» **WHAT IS BEING ASKED**
Copy out the listing below, changing each occurrence of "series" to "data line" and keeping everything else the same. Leave out the pictures.

» **AVAILABLE DATA**
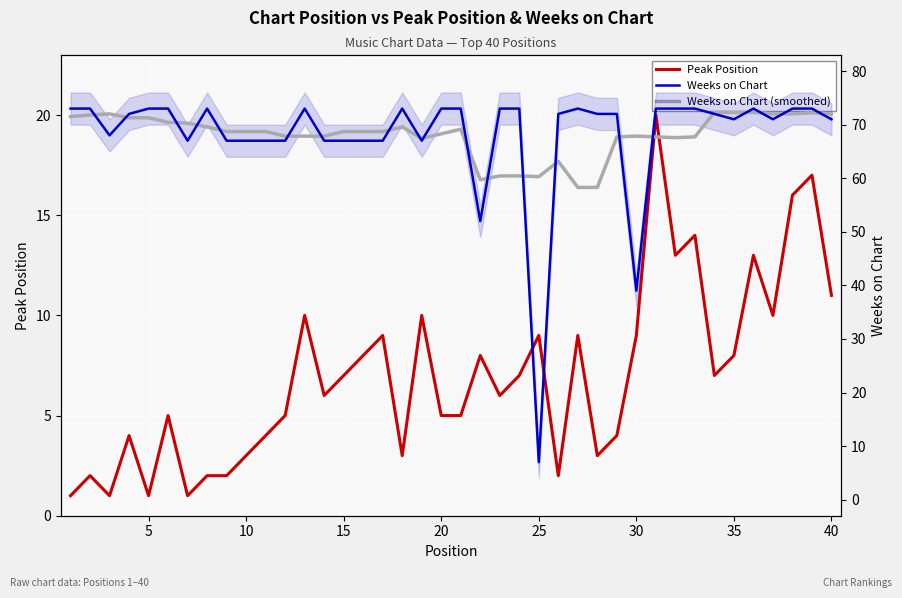

List the series in order of their peak value, lowest first.

Peak Position, Weeks on Chart (smoothed), Weeks on Chart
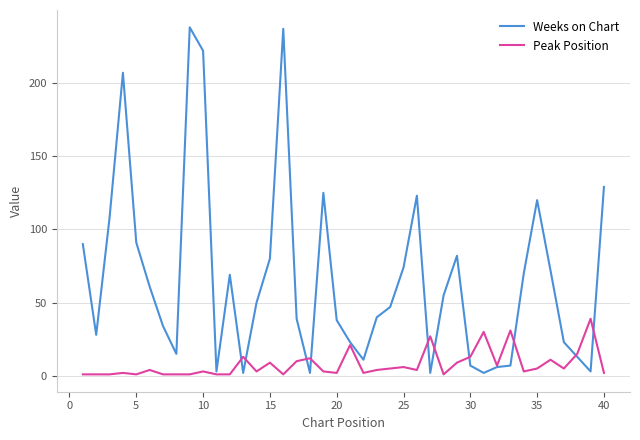

Which series has the largest total across all categories?

Weeks on Chart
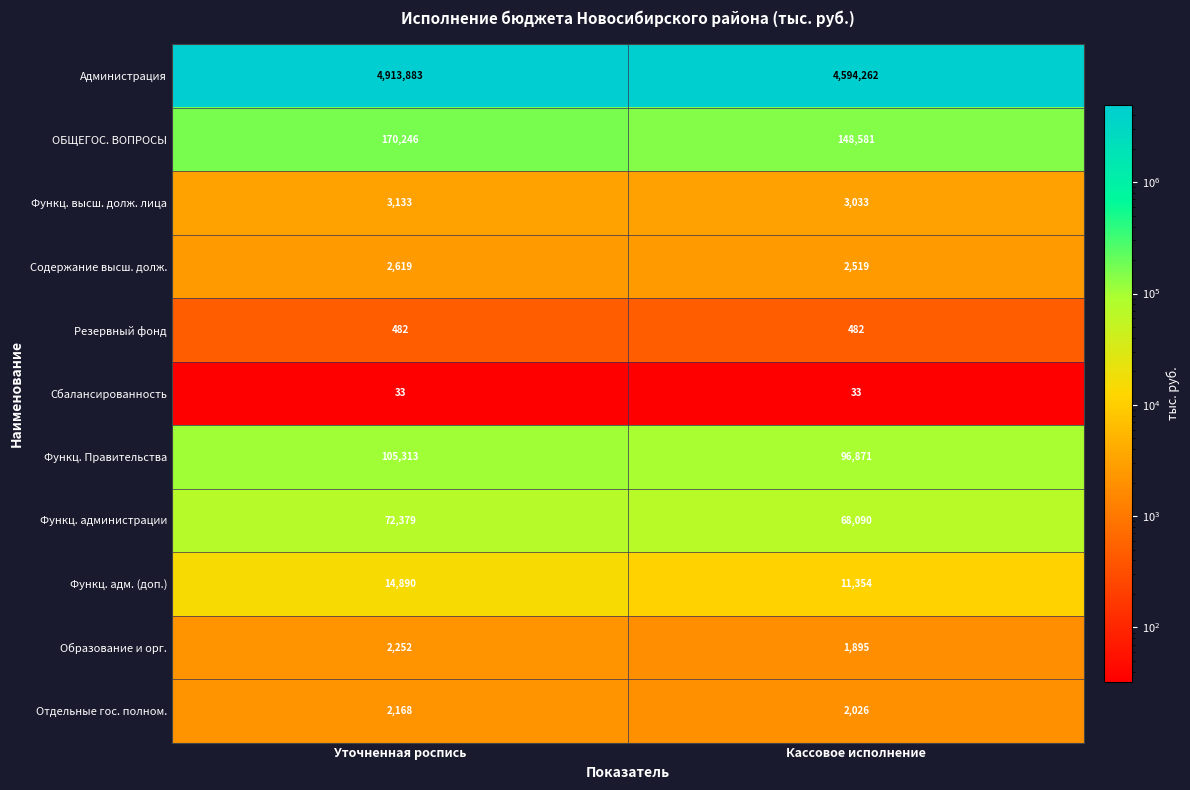

The Администрация series shows 4913883 at Уточненная роспись. True or false?

True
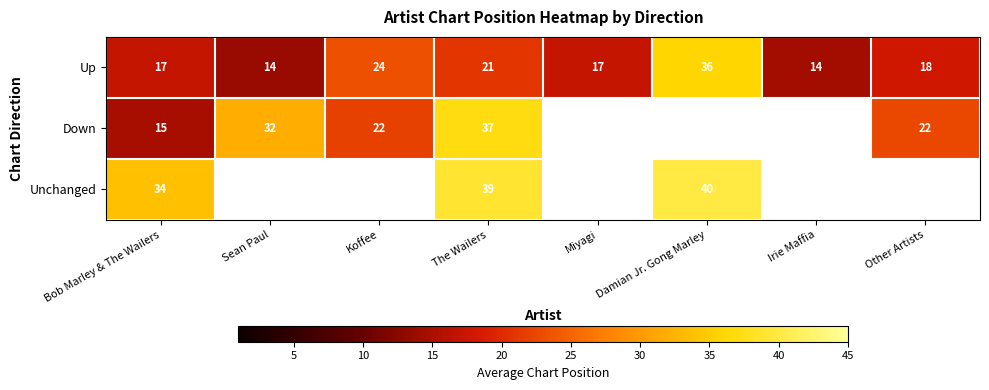

Which has a higher value, Irie Maffia or The Wailers?

The Wailers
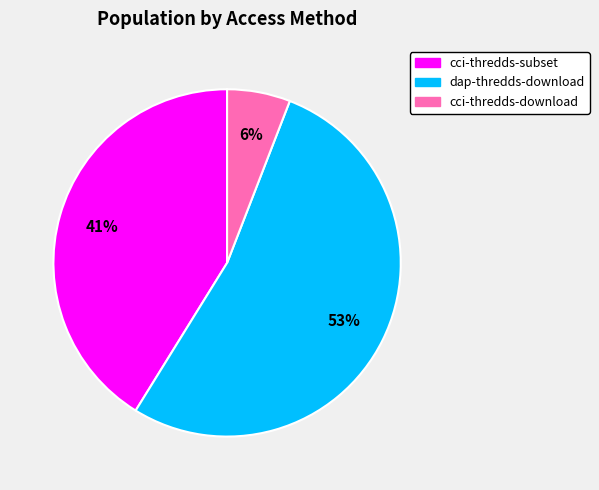

Approximately how many times larger is the value at cci-thredds-download compared to dap-thredds-download?

0.1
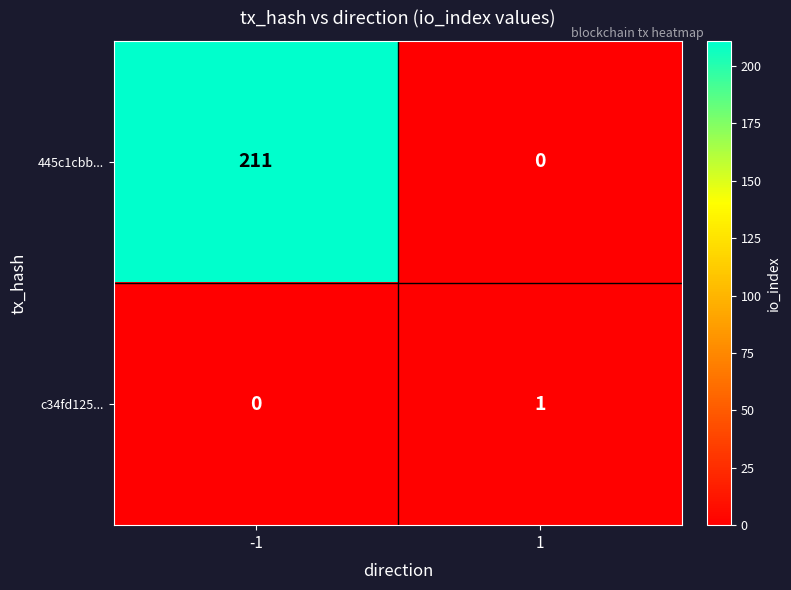

Between -1 and 1, which series saw the biggest shift?

445c1cbb...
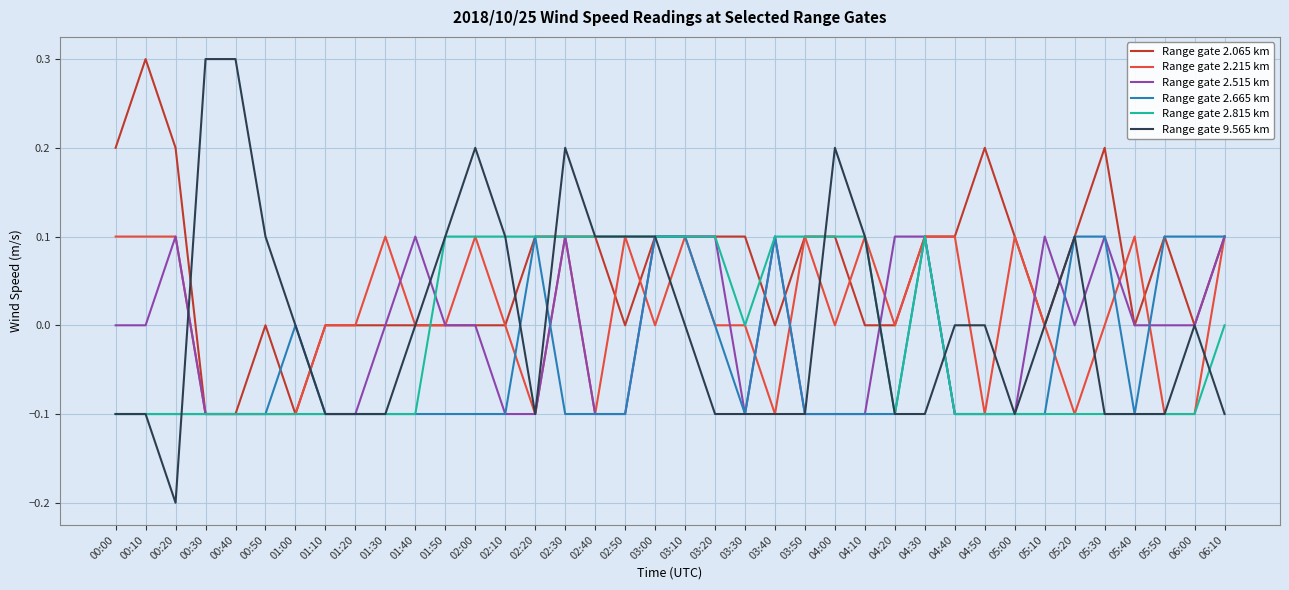

Which category has the highest value in the Range gate 2.065 km series?

00:10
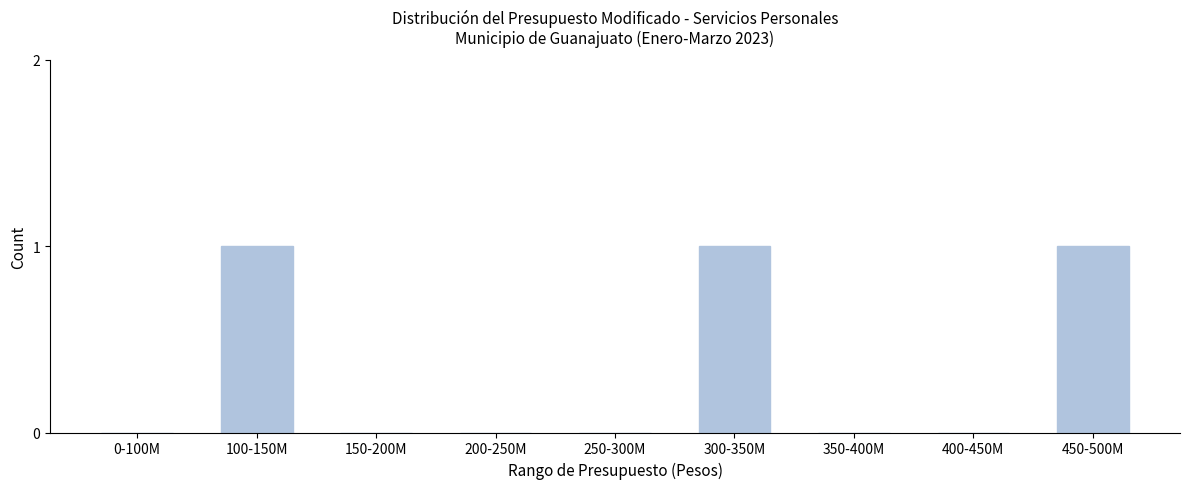

Reading left to right, extract all data points from this chart.

0-100M=0	100-150M=1	150-200M=0	200-250M=0	250-300M=0	300-350M=1	350-400M=0	400-450M=0	450-500M=1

» **TASK SOLUTION**
List the data line in order of their peak value, lowest first.

Peak Position, Weeks on Chart (smoothed), Weeks on Chart

Which data line has the largest total across all categories?

Weeks on Chart

The Администрация data line shows 4913883 at Уточненная роспись. True or false?

True

Which has a higher value, Irie Maffia or The Wailers?

The Wailers

Approximately how many times larger is the value at cci-thredds-download compared to dap-thredds-download?

0.1

Between -1 and 1, which data line saw the biggest shift?

445c1cbb...

Which category has the highest value in the Range gate 2.065 km data line?

00:10

Reading left to right, extract all data points from this chart.

0-100M=0	100-150M=1	150-200M=0	200-250M=0	250-300M=0	300-350M=1	350-400M=0	400-450M=0	450-500M=1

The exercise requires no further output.